## Material supplied:
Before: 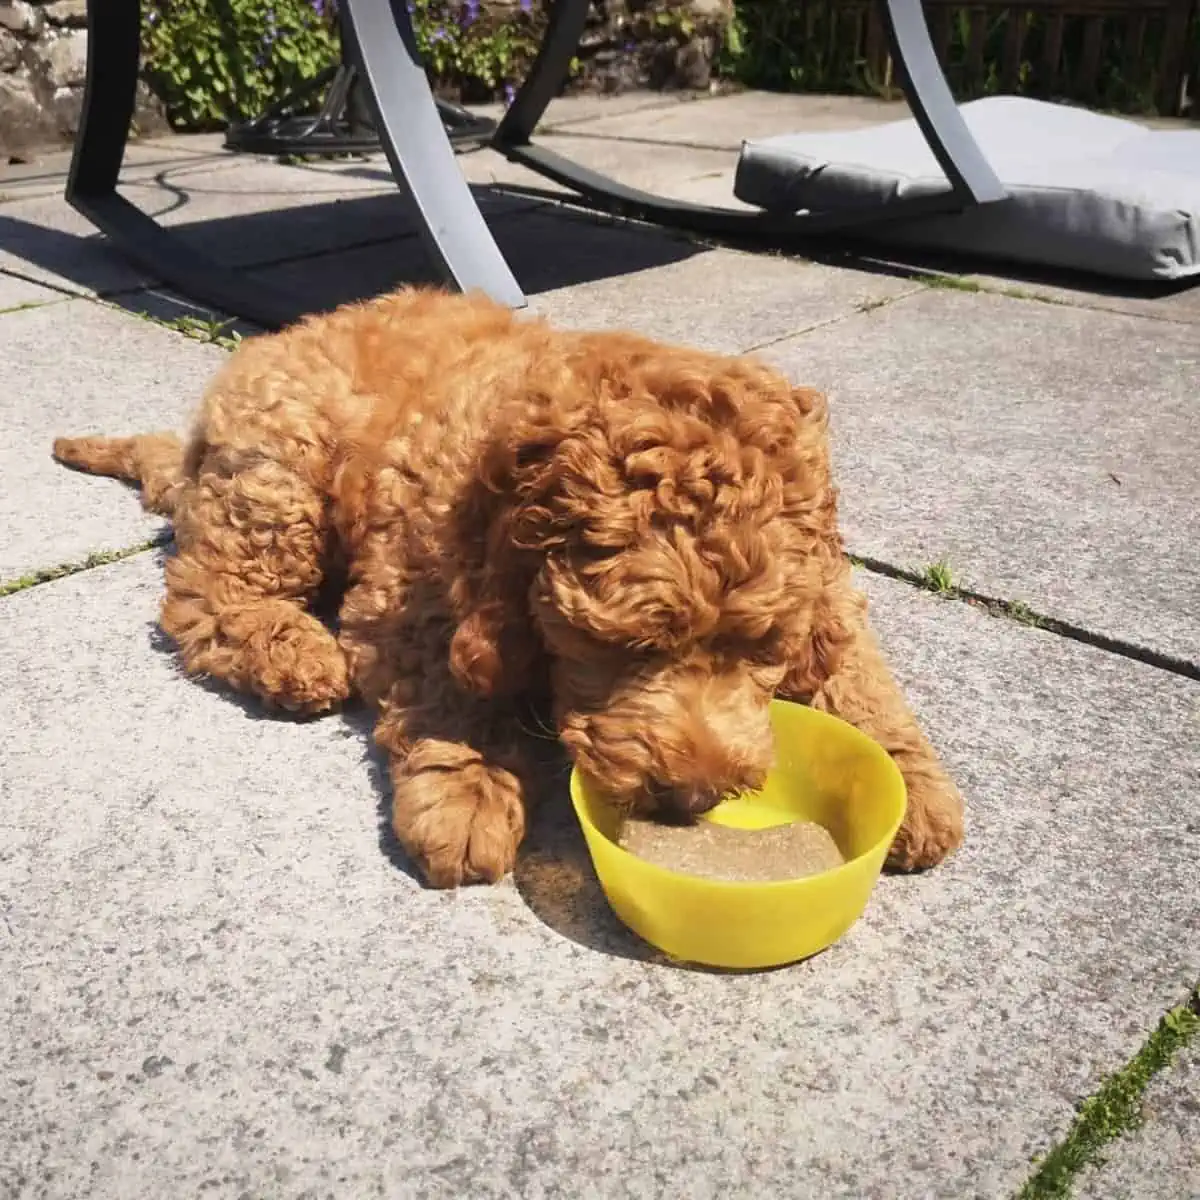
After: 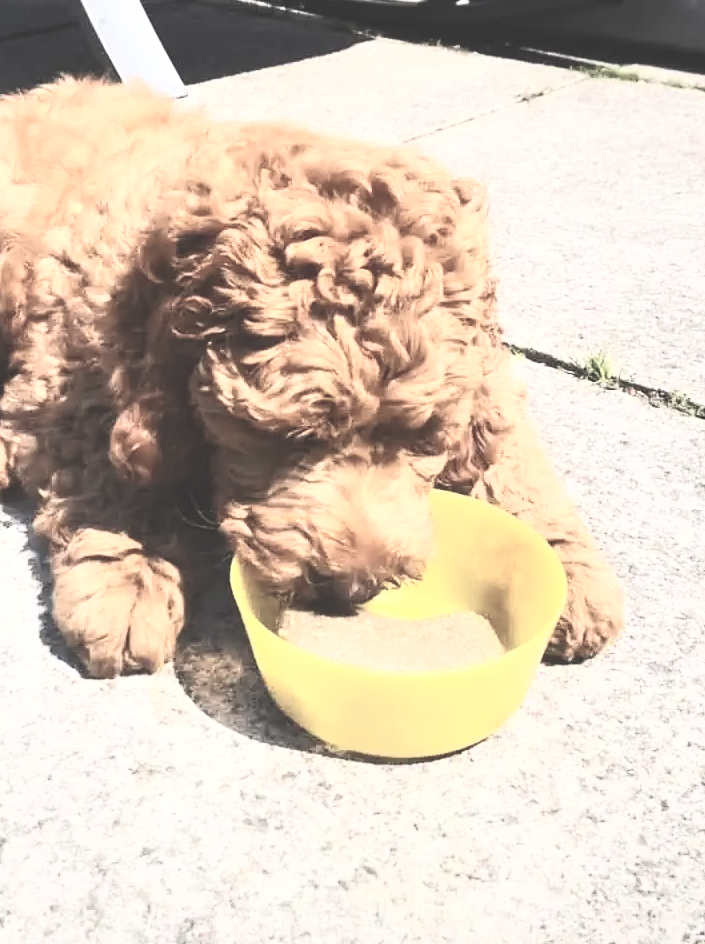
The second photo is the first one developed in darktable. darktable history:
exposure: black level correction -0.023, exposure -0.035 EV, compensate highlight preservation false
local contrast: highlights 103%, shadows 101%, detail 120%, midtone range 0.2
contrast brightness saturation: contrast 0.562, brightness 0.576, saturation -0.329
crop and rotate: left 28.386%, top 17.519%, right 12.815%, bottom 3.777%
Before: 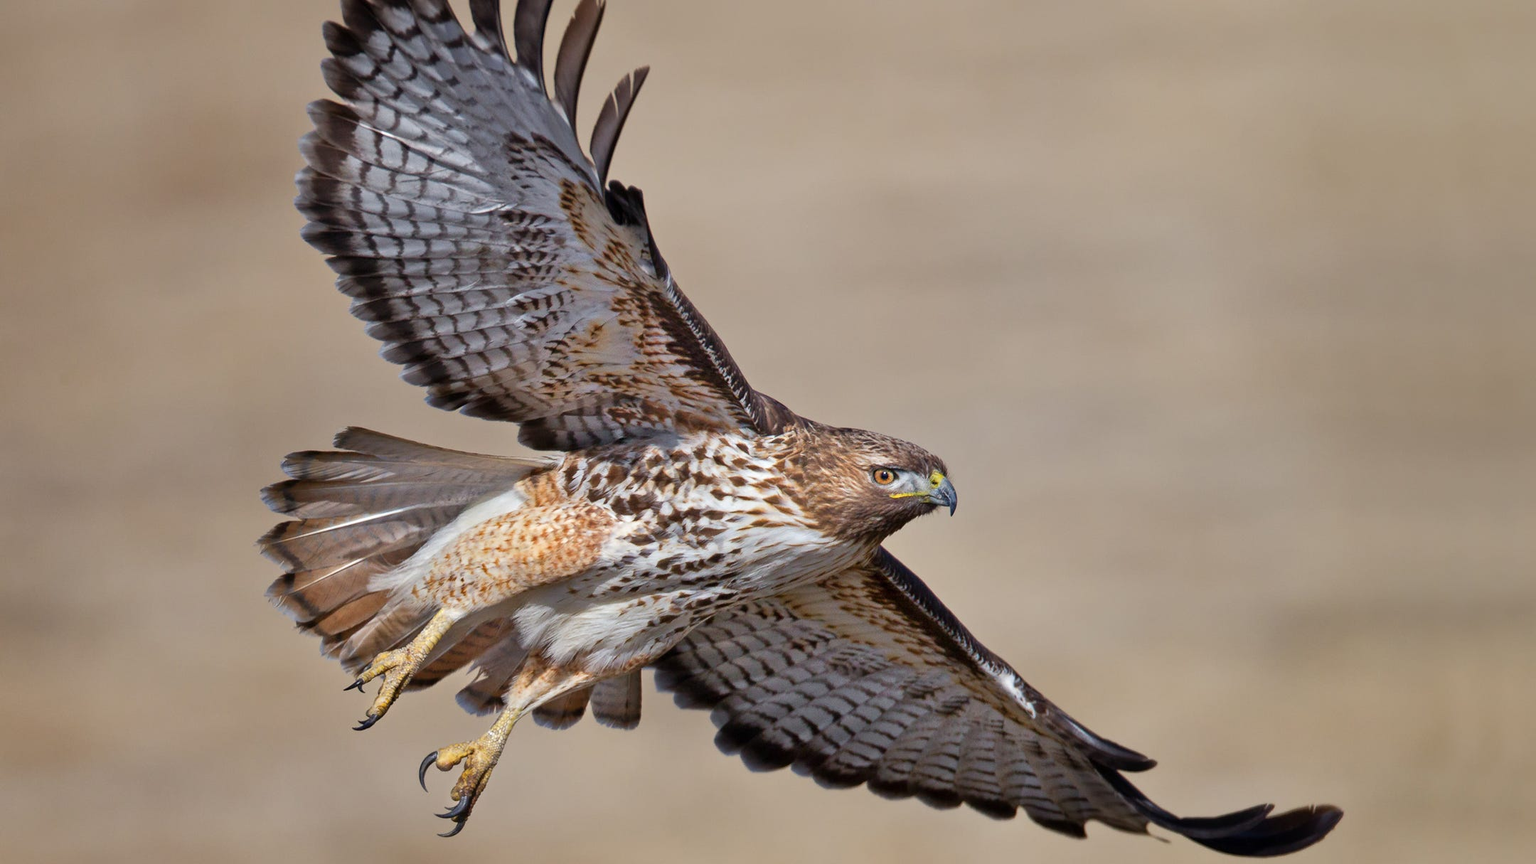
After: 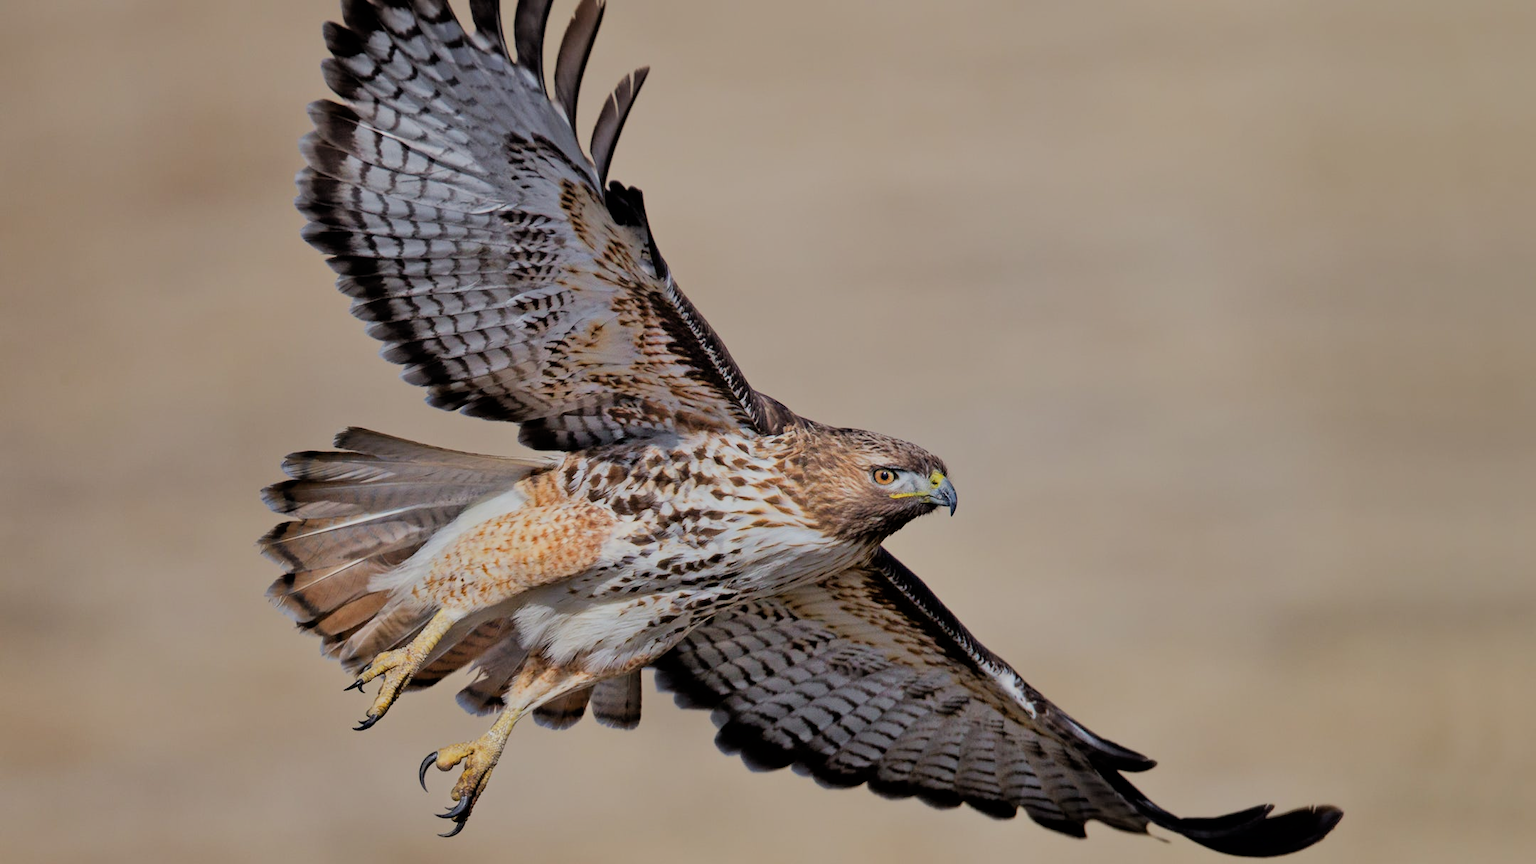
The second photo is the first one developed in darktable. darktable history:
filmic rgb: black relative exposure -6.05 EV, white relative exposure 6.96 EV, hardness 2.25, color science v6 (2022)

## What needs to be done:
Retype every one of the lines above word for word, omitting the pictures.

## Exercise output:
Before: 
After: 
The second photo is the first one developed in darktable. darktable history:
exposure: black level correction -0.023, exposure -0.035 EV, compensate highlight preservation false
local contrast: highlights 103%, shadows 101%, detail 120%, midtone range 0.2
contrast brightness saturation: contrast 0.562, brightness 0.576, saturation -0.329
crop and rotate: left 28.386%, top 17.519%, right 12.815%, bottom 3.777%
Before: 
After: 
The second photo is the first one developed in darktable. darktable history:
filmic rgb: black relative exposure -6.05 EV, white relative exposure 6.96 EV, hardness 2.25, color science v6 (2022)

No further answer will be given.